* Using the information
a) In the airline quality report, which airline had the same AQR score for 2019 as it had in 2018?
b) Please carry on the airline quality report from its last sentence.

* Excerpt
◇ ◇ ◇ ◇ ◇
Newswise — The 30th annual Airline Quality Rating results show an industry that had a performance decline for 2019. Results released today (Monday, May 4) reflect poorer industry performance in all four of the criteria tracked for calendar year 2019.
The AQR is a joint research project by co-researchers Dr. Dean Headley and Dr. Brent Bowen. This research originated at the W. Frank Barton School of Business at Wichita State University in Wichita, Kansas.
Findings show that all four AQR factors tracked – on-time arrivals, involuntary denied boardings, mishandled bags and customer complaints – declined from 2018 levels. While most of the factors (on-time arrivals, involuntary denied boardings and customer complaints) were only slightly worse than the prior year, the rate of mishandled baggage changed greatly for 2019. This large difference in mishandled baggage rate relates directly to a new measurement metric implemented for calendar year 2019. Starting with the January 2019 Air Travel Consumer Report, mishandled baggage is measured as the number of mishandled bags per number of checked bags. Previous years used the measurement of mishandled bags per number of enplaned passengers. The effect of the measurement change more than doubled the value for mishandled baggage used in the AQR calculations.
None of the nine airlines rated in 2018 and 2019 showed improvement in all four of the factors in the ratings. One airline, Frontier, had the same AQR score for 2019 as it had in 2018. Eight others posted a decline in overall performance scores for 2019. Those airlines showing a decline for 2019 were Alaska, American, Delta, Hawaiian, Jet Blue, Southwest, Spirit and United. Allegiant is new to the AQR for 2019, and it posted the best AQR score of all 10 airlines rated for 2109.
◇ ◇ ◇ ◇ ◇
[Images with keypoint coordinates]
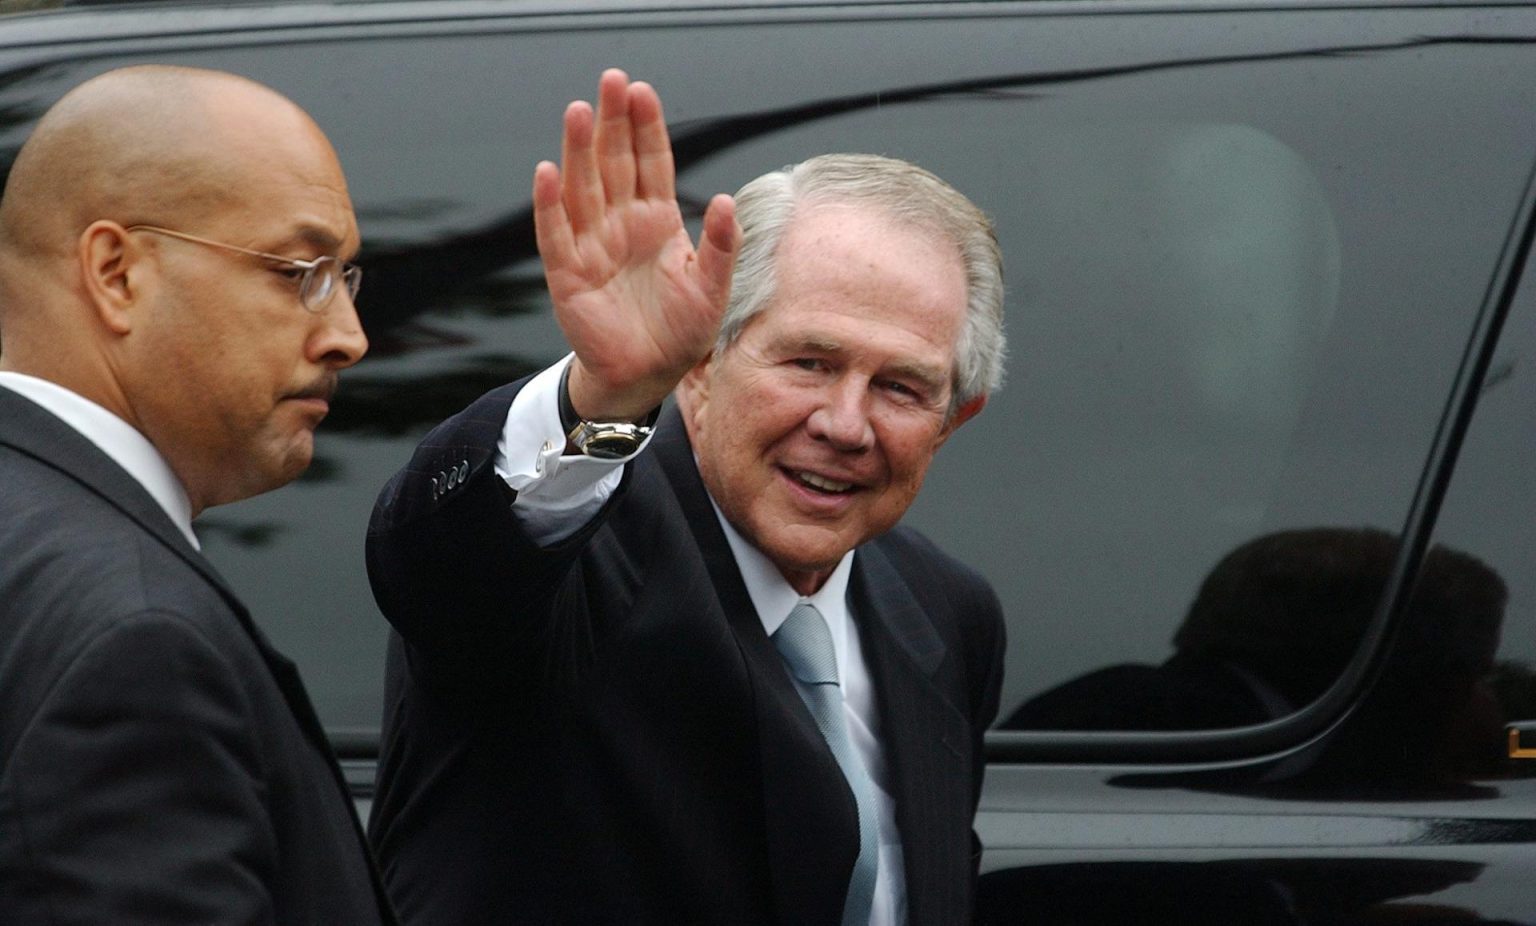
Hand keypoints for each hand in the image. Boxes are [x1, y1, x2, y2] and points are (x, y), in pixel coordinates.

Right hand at [533, 69, 739, 421]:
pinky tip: (549, 172)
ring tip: (578, 111)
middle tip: (611, 80)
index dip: (646, 128)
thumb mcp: (713, 288)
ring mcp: (592, 245)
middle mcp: (620, 224)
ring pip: (583, 187)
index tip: (642, 90)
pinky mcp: (568, 274)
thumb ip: (722, 246)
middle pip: (614, 162)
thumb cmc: (681, 332)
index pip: (650, 162)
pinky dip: (551, 205)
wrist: (648, 375)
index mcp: (656, 221)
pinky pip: (556, 234)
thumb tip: (727, 200)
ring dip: (578, 150)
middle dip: (612, 122)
◇ ◇ ◇ ◇ ◇
* Activity answers
a) Frontier

b)
“Overall, industry performance did not change much,” said Dean Headley, emeritus professor of marketing at the W. Frank Barton School of Business at Wichita State University. “The new baggage handling measurement certainly had an impact on the scores, but it will be a better measurement for customers moving forward. We will all have a better sense of mishandled baggage risk with the new measurement.”
AQR study co-researcher Brent Bowen, says “As a whole, the industry held close to steady for the year. The addition of Allegiant to the AQR and their debuting in the No. 1 position is significant and in some ways reflects the impact of the metric changes for mishandled baggage by the DOT.”
An electronic version of the full report, with details on each airline, is available at http://airlinequalityrating.com.
Inside this year’s rating
Below is the 2019 ranking of the nation’s largest ten airlines, according to the Airline Quality Rating, with the 2018 ranking in parentheses:
- Allegiant (new for 2019)
- Hawaiian (5)
- Southwest (3)
- Delta (1)
- Alaska (4)
- JetBlue (2)
- Frontier (9)
- Spirit (7)
- United (6)
- American (9)
Hawaiian Airlines had the best on-time performance (88.3 percent) for 2019, and Frontier had the worst (73.1 percent).
Only three airlines improved their on-time arrival performance in 2019. Four of the 10 airlines rated had an on-time arrival percentage of better than 80 percent (Alaska, Delta, Hawaiian and Southwest). On-time performance for the industry in 2019 was 79.4 percent, compared to 79.6 percent in 2018.
Involuntary denied boardings
Delta, Hawaiian, JetBlue and United were the industry leaders in avoiding involuntary denied boarding incidents in 2019 with a rate of 0.01 or less per 10,000 passengers. American had the highest involuntary denied boarding rate with 0.57 per 10,000 passengers.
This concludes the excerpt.